GC12B-10
Aquatic carbon fluxes from the conterminous US and Alaska
Monday, 14 December 2015: 11:40
3014 (Moscone West)
David E Butman, University of Washington Seattle Campus, Seattle, WA, United States, Sarah M Stackpoole, USGS Central Region Offices Denver, Denver, CO, United States, Edward Stets, National Research Program Boulder, Boulder, CO, United States, Cory McDonald, Department of Natural Resources Wisconsin, Madison, WI, United States, David W Clow, USGS Colorado Water Science Center Denver, Denver, CO, United States and Robert G Striegl, USGS Colorado Water Science Center Boulder, Boulder, CO, United States
Abstract:
In 2007, the First State of the Carbon Cycle Report estimated that rivers exported ~ 35 Tg-C yr-1 to coastal systems and reservoirs in the US served as sink of ~ 25 Tg-C yr-1 through sedimentation, each reported with 95% confidence that the estimate was within 100%. Significant progress has been made to constrain and improve these estimates by carefully considering how inland water ecosystems dynamically process, transport, and sequester carbon with attention given to the gaseous evasion of carbon across the air-water interface, a component that was not included in the 2007 estimates. As part of the U.S. Geological Survey’s LandCarbon program, we present the first integrated assessment of freshwater carbon cycling for the conterminous US and Alaska.

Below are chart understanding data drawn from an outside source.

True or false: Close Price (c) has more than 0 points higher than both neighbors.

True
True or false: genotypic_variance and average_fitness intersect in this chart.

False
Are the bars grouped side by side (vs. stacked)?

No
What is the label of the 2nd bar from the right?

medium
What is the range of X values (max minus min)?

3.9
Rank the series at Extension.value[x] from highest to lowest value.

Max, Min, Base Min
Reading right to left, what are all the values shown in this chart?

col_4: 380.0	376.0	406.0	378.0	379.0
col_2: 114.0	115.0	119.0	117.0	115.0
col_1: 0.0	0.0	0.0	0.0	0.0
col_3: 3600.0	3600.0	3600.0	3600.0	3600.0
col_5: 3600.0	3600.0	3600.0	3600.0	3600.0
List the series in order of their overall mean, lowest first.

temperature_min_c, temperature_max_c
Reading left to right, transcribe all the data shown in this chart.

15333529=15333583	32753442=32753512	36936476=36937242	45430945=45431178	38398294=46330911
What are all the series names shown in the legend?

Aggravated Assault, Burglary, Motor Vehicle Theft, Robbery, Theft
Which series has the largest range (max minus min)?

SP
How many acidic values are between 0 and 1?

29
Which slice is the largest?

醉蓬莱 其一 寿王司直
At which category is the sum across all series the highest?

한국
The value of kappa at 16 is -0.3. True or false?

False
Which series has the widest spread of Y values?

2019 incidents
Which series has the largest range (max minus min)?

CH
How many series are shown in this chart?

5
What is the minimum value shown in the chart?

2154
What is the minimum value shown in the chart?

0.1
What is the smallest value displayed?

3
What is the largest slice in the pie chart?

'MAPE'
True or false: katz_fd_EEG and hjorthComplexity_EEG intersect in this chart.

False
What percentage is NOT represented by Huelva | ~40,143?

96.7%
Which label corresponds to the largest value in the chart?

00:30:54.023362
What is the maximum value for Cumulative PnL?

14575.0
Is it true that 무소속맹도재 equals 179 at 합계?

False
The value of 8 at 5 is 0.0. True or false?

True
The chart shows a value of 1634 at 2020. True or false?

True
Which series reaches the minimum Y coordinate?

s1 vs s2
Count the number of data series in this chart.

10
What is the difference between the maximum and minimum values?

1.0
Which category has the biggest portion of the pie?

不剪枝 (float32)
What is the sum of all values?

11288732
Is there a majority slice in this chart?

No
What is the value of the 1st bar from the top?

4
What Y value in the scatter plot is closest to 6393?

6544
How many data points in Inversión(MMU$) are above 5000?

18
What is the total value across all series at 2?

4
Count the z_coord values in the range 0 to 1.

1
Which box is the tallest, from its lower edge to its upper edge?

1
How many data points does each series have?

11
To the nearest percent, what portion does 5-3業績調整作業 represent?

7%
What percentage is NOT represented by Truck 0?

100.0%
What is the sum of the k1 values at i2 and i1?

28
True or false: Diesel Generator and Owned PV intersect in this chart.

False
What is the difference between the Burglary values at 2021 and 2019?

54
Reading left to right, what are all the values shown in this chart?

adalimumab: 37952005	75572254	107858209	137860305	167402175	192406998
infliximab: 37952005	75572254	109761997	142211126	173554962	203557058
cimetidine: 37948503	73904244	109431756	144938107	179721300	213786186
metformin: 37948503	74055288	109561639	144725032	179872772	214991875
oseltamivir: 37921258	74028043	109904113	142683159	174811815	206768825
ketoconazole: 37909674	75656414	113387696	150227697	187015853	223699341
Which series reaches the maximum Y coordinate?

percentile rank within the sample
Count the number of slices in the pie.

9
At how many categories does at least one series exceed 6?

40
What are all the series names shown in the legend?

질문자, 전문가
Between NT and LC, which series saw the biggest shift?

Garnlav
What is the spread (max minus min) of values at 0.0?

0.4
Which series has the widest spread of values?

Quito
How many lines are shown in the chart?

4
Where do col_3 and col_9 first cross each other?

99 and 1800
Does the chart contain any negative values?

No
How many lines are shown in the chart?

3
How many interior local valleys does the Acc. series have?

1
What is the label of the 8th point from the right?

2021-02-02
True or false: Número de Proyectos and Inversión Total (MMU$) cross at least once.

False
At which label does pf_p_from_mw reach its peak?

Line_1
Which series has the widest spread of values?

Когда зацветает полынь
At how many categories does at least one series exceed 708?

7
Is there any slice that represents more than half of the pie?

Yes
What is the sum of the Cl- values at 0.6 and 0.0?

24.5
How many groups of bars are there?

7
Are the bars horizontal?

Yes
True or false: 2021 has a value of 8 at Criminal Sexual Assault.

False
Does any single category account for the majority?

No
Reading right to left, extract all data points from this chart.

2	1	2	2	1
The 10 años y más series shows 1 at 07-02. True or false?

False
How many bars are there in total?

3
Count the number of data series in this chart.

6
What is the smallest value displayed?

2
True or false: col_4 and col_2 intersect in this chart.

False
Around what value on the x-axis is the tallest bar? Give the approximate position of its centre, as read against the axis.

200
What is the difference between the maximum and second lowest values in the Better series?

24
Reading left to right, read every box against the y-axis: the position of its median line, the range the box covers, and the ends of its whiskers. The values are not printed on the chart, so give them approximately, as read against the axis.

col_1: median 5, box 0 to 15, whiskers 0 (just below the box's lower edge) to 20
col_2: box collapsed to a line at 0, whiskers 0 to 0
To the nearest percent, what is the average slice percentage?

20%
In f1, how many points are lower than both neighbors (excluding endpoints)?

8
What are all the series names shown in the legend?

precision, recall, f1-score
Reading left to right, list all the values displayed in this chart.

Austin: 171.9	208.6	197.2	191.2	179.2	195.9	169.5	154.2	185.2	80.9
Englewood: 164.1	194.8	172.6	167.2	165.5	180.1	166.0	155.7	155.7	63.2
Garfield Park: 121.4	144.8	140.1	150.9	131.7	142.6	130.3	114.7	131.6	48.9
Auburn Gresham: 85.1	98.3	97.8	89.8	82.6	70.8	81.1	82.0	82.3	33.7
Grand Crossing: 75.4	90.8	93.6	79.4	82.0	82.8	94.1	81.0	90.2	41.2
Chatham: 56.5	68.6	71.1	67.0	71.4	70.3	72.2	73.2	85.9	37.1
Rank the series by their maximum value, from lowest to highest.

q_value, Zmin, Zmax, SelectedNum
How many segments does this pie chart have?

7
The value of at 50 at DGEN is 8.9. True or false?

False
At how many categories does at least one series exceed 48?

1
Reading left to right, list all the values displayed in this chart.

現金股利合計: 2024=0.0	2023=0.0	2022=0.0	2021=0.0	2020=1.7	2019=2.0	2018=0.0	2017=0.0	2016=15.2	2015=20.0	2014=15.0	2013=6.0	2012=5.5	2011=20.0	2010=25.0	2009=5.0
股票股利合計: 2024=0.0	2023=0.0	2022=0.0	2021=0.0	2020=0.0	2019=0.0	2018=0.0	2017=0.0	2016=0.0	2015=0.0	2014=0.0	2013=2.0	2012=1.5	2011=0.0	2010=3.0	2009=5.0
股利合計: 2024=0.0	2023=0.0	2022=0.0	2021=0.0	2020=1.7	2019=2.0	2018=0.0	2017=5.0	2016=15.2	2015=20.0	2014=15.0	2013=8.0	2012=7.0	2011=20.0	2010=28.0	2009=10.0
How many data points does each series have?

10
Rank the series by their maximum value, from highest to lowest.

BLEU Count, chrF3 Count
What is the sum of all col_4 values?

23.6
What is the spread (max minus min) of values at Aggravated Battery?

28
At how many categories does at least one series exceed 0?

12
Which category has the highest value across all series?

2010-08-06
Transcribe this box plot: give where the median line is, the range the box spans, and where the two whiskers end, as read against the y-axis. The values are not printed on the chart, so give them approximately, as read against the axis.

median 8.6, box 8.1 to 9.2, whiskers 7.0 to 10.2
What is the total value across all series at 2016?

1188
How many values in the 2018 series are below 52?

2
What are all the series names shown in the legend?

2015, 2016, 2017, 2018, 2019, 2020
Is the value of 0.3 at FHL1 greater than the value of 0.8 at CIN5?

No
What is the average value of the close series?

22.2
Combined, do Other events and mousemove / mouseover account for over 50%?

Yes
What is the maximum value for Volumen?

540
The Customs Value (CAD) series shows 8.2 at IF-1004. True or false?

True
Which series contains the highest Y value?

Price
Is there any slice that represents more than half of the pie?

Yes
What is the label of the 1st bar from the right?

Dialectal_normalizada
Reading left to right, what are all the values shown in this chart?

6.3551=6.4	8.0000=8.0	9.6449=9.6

We estimate that 147 (95% confidence interval of 101- 208) Tg-C yr-1 is exported downstream or emitted to the atmosphere and sedimentation stores 22 (95% confidence interval of 10-68) Tg-C yr-1 in lakes and reservoirs. We show that there is significant regional variation in aquatic carbon flux, but verify that emission across stream and river surfaces represents the dominant removal flux at 85 Tg-C yr-1, or 58% of the total aquatic carbon flux. These new estimates for aquatic carbon fluxes indicate that inland waters must be considered in the context of national scale carbon accounting. For the conterminous US, we compare our results to the output of Terrestrial Biosphere Models. Analysis suggests that within the current modelling framework, calculations of Net Ecosystem Production may be overestimated by as much as 27%. Reconciliation of mass-flux interactions between terrestrial and aquatic carbon sources and sinks will require significant additional field data collection and modelling capacity.